10 August 1861: “[Kentucky] has elected a large majority of Union men to her legislature…”

Item description: Letter of 10 August 1861 from Given Campbell to his wife Bettie describing the political divisions in Kentucky at the outset of the Civil War, particularly the news surrounding the August 1861 elections for Kentucky’s state legislature.

Item citation: From folder 1 of the Given Campbell Papers #5033-z, Southern Historical Collection, Wilson Library, University of North Carolina at Chapel Hill.Given Campbell Papers

Item transcription:

Paducah, Ky. Aug. 10, 1861

My dear Bettie,

On the morning that I left Glencoe I was sad at the heart, from the fact that I had to leave the house of her I most loved, while she was sick and suffering. I thought all day and the next that possibly the extreme heat might turn your headache into a spell of sickness, and you have no idea how much it troubled me, and to leave if it was so. I delayed till Saturday, when I left on the Ohio and Mississippi Rail Road for Louisville. I arrived at Louisville on Sunday at seven in the morning having had the dustiest and most disagreeable ride of my life. I found Louisville rather excited in consequence of the election which was to come off on the next day, which would in all probability decide the fate of Ky. From what I learn I felt that it was already decided, and that my native state had already forfeited her birthright of bravery and loyalty,  for the loaves and fishes of the administration, and the Election the next day justified the opinion, for Ky. has elected a large majority of Union men to her legislature. The next step will be to run out the States Right men, when she will be sealed with the Covenant of Abolitionism. However, the Southern part of the State has given largely increased majorities for Southern Rights and if the upper part of Ky. adheres to the Union the Southern part will go with Tenn. or form a new state.

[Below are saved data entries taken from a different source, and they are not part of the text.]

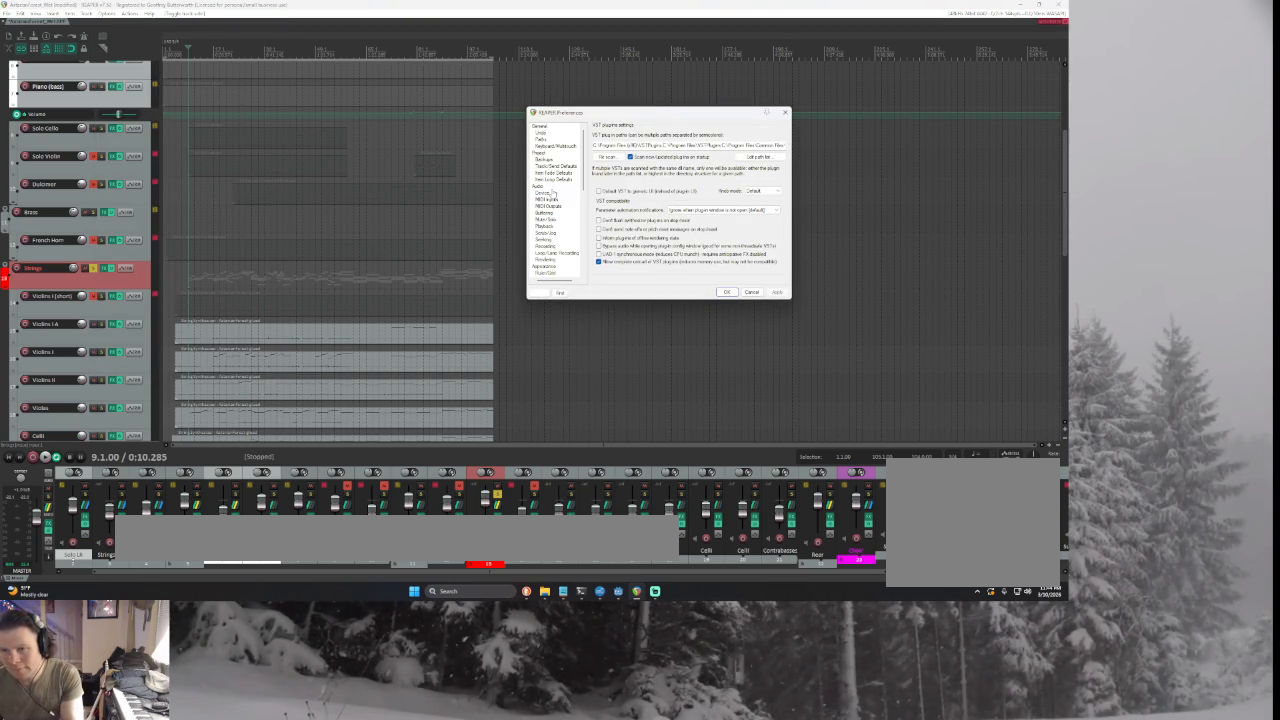
{"buttons": ["CROSS"], "left_stick": "center", "right_stick": "center", "events": []}
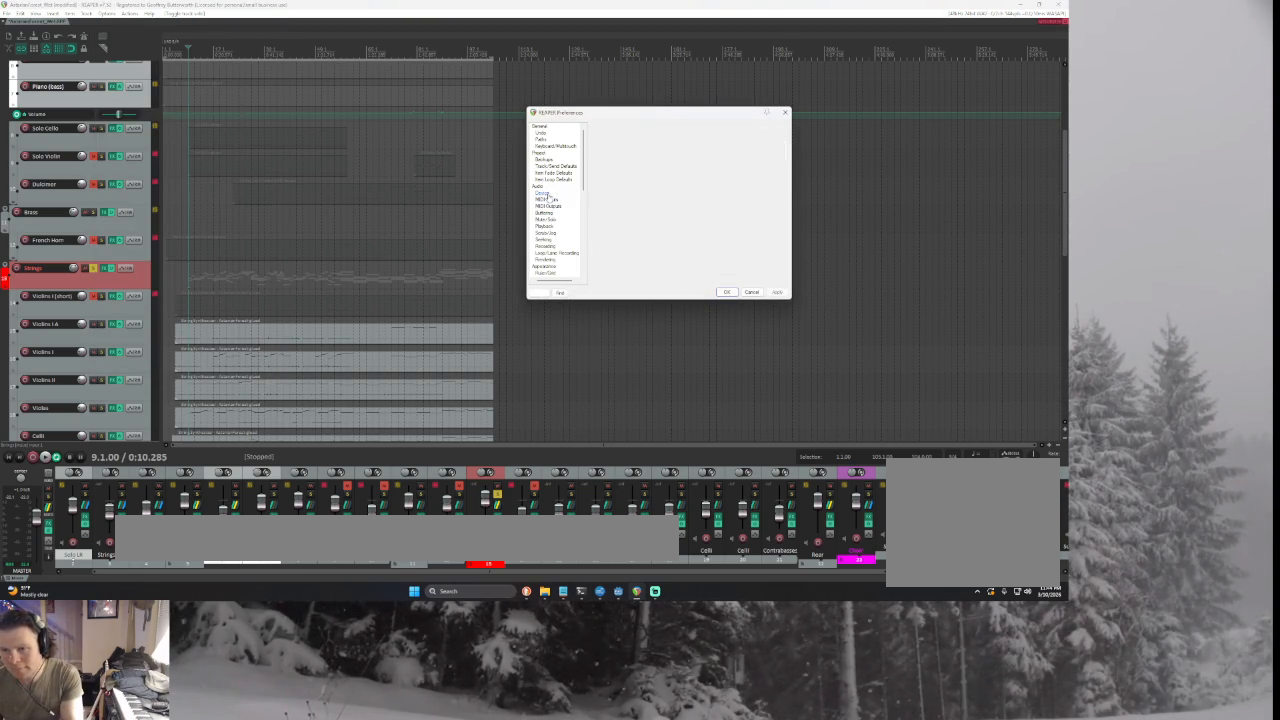
{"buttons": ["CROSS"], "left_stick": "center", "right_stick": "center", "events": []}
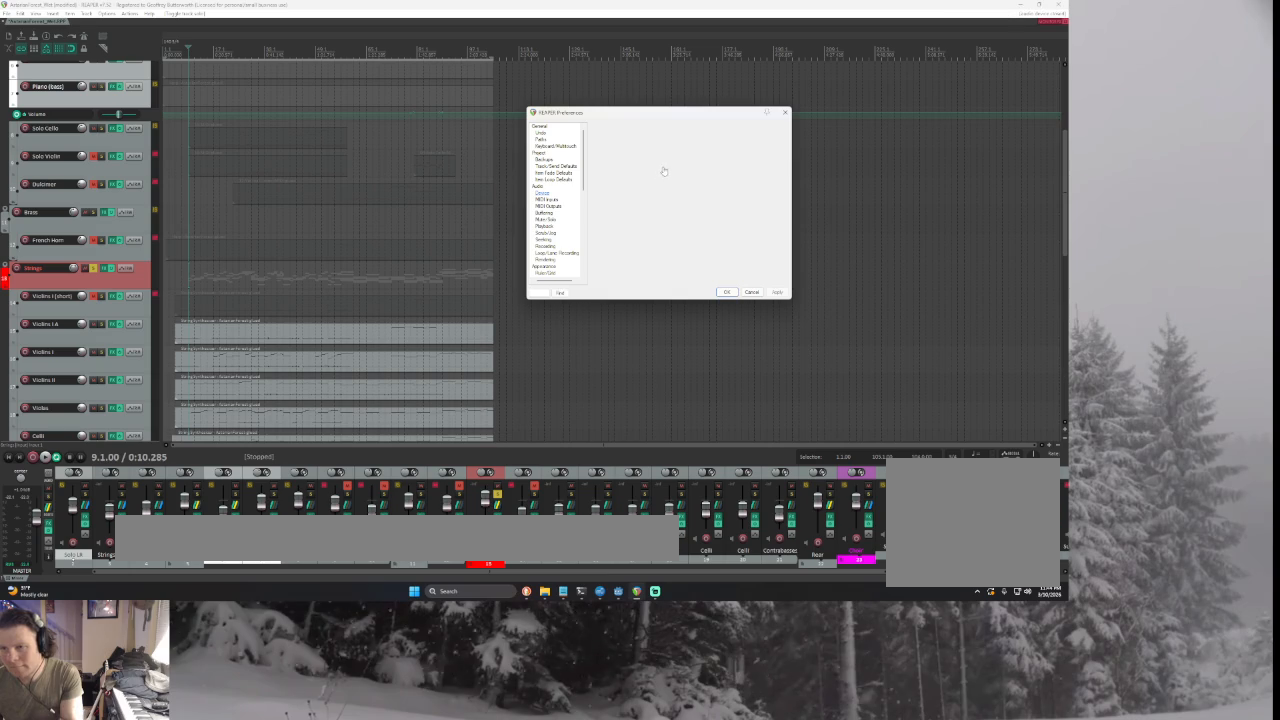
{"buttons": ["CROSS"], "left_stick": "center", "right_stick": "center", "events": []}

I left Louisville at 9 A.M. on Sunday on the Louisville and Nashville Rail Road and when we got to the state line we had to change cars as the Kentuckians will not run their trains into Tenn. I arrived at Clarksville that evening about sun set and went from there to “Camp Boone” the place where “the Ky. Brigade in Service of the Confederate States” is encamped. The Camp is beautifully situated about 8 miles from Clarksville in a magnificent grove of oaks, and is remarkably clean and orderly. They have about 1800 men and new levies are coming in every day.

I was most hospitably entertained by the Officers, and the Colonel of the First Regt. told me that he had help open my place for me, until he could do so no longer, as the necessities of the service required it should be filled, and that he thought I would be held by the United States longer than I was. He warmly pushed me to raise a company to go in as the First Company in the Third Regt. and gave me authority to do so and said that he would aid me in any way he could. I am sorry it turns out so but it cannot be helped and the place he wishes me to take is the highest position among the line officers. I came home, and remained one day and then was written for in one of the counties back of here. I went there and they professed to get up a company for me.

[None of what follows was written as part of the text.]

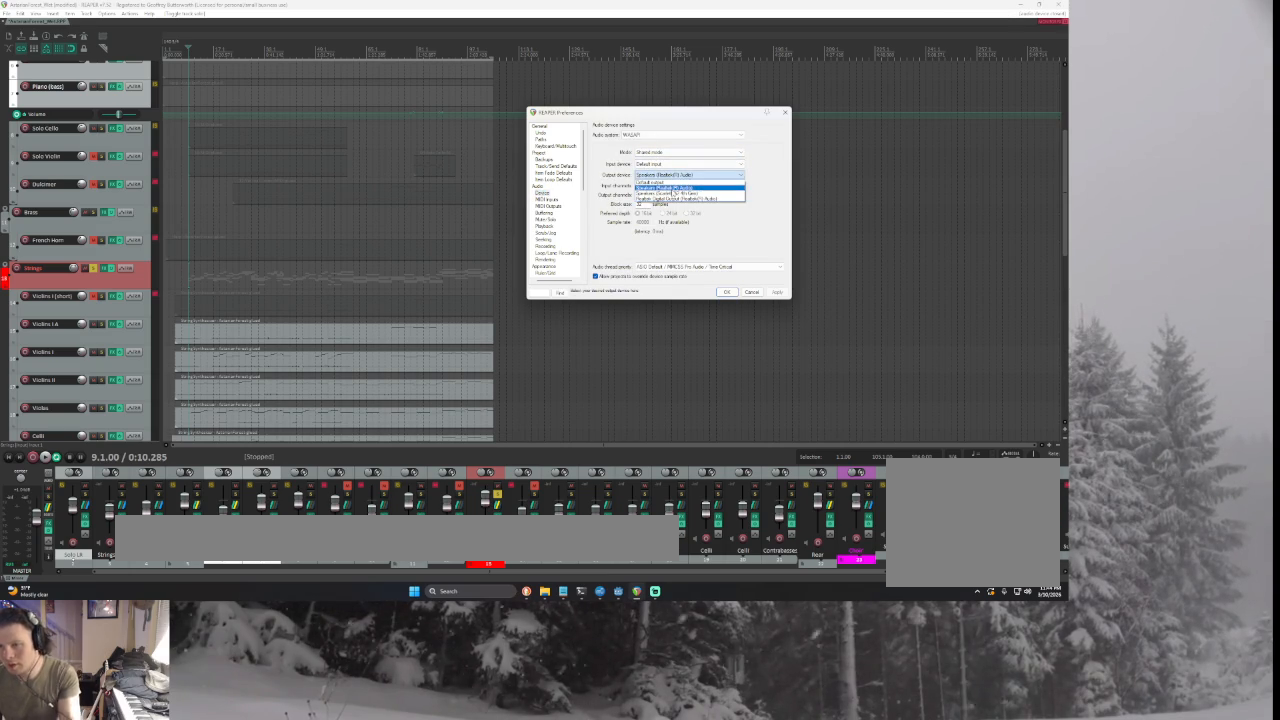
{"buttons": ["CROSS"], "left_stick": "center", "right_stick": "center", "events": []}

I have also had an offer of a company from Louisville Co. and I will determine what I shall do. I would have written to you sooner but for the reason that I have been absent till to day. I showed the daguerrotype you gave me to my mother and asked her what she thought of it. She said that it was the picture of a very handsome woman and that your face indicated a great deal of character. I told her that the picture was not a justice that the original was incomparably more beautiful. She asked who it was. I told her and told her all about you. After I finished she said that she was glad to hear it, that from what I told her you must be a very fine woman. She remarked at the same time that I was very much in love, which is all very true. When you gave me the daguerrotype I did not think it good enough, because the picture failed to do you justice, but now away from you I would lose it for any consideration. I have seen many ladies since I have left St. Louis but none that can compare to the peerless one I left behind me. You must remember your promise to me. That you will take plenty of exercise on horseback every day, for I do believe that exercise is the secret spring of health and happiness. Take good care of yourself for my sake and write to me very soon

Yours, with much love,

Given

P.S. I will seal this letter and if it reaches you without being opened in the St. Louis Post Office I write more freely and fully about my movements in my next. Let me know it has been tampered with in the office.

Yours, GC

More about this item: Given Campbell was born in Salem, Ky., on 31 December 1835. He studied law at the University of Virginia and, upon graduation, took up practice in Saint Louis, Mo. At the outbreak of the Civil War, he returned to Kentucky and joined the Confederate Army. He was commissioned a captain and eventually served with Nathan Bedford Forrest’s cavalry. By the close of the war, he had been given charge of Jefferson Davis’s personal escort. He published Memorandum of a Journal, Kept Daily During the Last March of Jefferson Davis in 1865.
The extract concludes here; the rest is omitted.